Напрасно полагают иные, что развивать "школу Толстого" - это значит составлять длинные, громоздкие фразы, кое-как сшитые словечками "что" и "который". Школа Толстого - это работа на большой глубине. Для писателей Толстой поставил неоценимые ориентиры: он говорил о трех совершенствах в искусстве. Первое - значительность содержания, второе - красота, третье задушевность. Эти обязательные параметры истинного художественного произведения остаются, вероятно, в силе и сегодня, так же как остаются в силе опасности псевдолитературы, на которые указывал Толстой. Псевдолитератор "берет _ходячее_ в данное время и хвалимое умными по его понятию людьми содержание и облекает его, как умеет, в художественные формы... или же избирает тот предмет, на котором он более всего может выказать _техническое_ мастерство".
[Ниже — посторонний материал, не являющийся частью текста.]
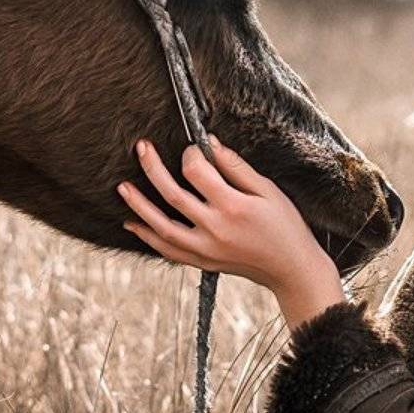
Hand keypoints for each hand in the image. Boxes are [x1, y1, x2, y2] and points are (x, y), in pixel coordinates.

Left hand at [117, 134, 347, 327]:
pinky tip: (133, 224)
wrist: (291, 269)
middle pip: (172, 195)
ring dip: (139, 206)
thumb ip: (236, 167)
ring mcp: (206, 250)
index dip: (190, 153)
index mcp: (233, 207)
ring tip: (122, 187)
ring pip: (162, 227)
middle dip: (153, 168)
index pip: (196, 172)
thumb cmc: (284, 225)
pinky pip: (167, 251)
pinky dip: (148, 237)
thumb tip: (210, 143)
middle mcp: (215, 229)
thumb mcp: (268, 190)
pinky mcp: (202, 262)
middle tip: (141, 148)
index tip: (193, 147)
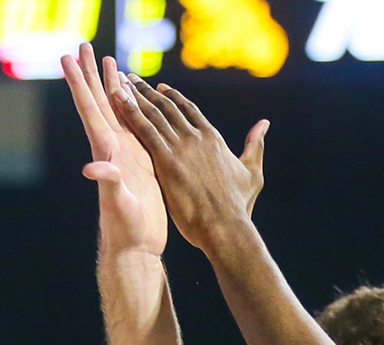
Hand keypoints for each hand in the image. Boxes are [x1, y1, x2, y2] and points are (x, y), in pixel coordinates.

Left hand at [62, 45, 165, 256]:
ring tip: (108, 60)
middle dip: (91, 73)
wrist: (136, 246)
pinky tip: (134, 96)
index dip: (78, 82)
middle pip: (98, 102)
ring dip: (110, 85)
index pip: (89, 109)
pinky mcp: (140, 161)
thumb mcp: (118, 205)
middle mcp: (111, 148)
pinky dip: (133, 106)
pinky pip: (135, 126)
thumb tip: (92, 168)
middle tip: (83, 45)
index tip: (67, 57)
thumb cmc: (126, 229)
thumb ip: (108, 183)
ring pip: (116, 110)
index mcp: (105, 151)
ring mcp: (125, 153)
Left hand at [111, 76, 268, 254]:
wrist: (226, 226)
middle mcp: (196, 136)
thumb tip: (264, 123)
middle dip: (147, 91)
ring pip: (154, 113)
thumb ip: (255, 145)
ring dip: (135, 96)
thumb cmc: (239, 205)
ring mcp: (181, 147)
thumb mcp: (252, 171)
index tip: (160, 87)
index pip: (189, 110)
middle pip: (167, 107)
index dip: (173, 97)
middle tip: (131, 78)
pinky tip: (119, 100)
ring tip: (120, 82)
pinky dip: (132, 113)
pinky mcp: (167, 161)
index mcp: (213, 138)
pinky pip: (145, 131)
А настоящий писатель "должен ждать, чтобы в его душе возникло то важное, новое содержание, которое бы он истинно полюбил, а полюбив, облек бы в художественную форму".
Итальянский корреспондент спросил, какова популярность Толстого сегодня? Истинная она или же, как бывает с классиками, это популярность школьных программ, популярность по инерции? Я думаю, популярность Толстого - ИСТИННАЯ. Лев Толстой подтверждает известную мысль Тургенева в разговоре с Флобером - об этом вспоминает Мопассан в своей статье "Иван Тургенев" насчет того, что нравится художнику и что нравится толпе. Флобер сказал, что художнику и толпе нравятся разные вещи, но есть великие произведения, которые нравятся и художнику и толпе, на что Тургенев заметил: "Но имейте в виду, нравятся по разным причинам".
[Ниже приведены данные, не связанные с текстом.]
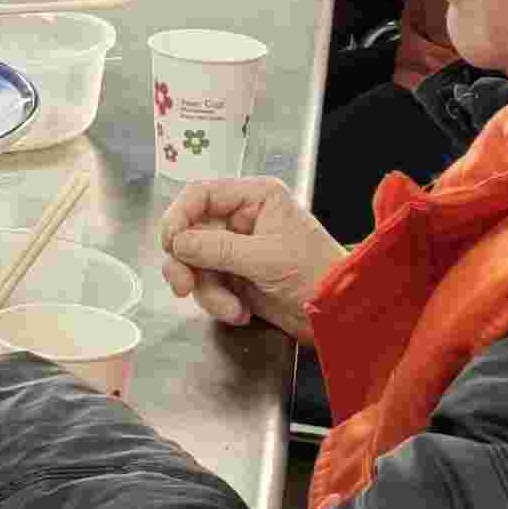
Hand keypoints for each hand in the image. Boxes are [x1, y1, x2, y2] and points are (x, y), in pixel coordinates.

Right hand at [159, 175, 342, 337]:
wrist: (337, 313)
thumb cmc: (316, 273)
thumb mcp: (266, 257)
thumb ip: (218, 248)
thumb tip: (178, 243)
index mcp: (256, 198)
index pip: (201, 194)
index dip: (178, 216)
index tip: (170, 243)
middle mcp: (242, 219)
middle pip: (190, 231)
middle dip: (186, 263)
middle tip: (182, 285)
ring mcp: (236, 249)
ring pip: (194, 263)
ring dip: (207, 290)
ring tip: (232, 308)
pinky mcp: (235, 277)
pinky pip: (207, 285)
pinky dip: (218, 303)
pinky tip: (241, 312)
К этому можно добавить: по какому-то высшему счету эти разные причины объединяются в одну - великие произведения нужны для _добывания_ жизни, о чем говорил Толстой. Как поля, как леса. Каждый берет от лесов и полей что-то свое.
Однажды я ехал в поезде, третьим классом, подражая Льву Толстому (впрочем, в студенческие времена просто не было денег), и слушал разговор двух крестьян, севших в вагон ночью. Один рассказывал другому какую-то длинную историю про своих знакомых. Что-то о войне, о плене, о бегстве из плена. Одного знакомого рассказчика звали Жилин, другого Костылин. Не сразу я понял, что крестьянин пересказывает, как нечто случившееся в жизни и известное ему из первых рук, повесть Толстого "Кавказский пленник". Созданное Толстым стало частью окружающего мира. Толстой - писатель для всех людей и на все времена.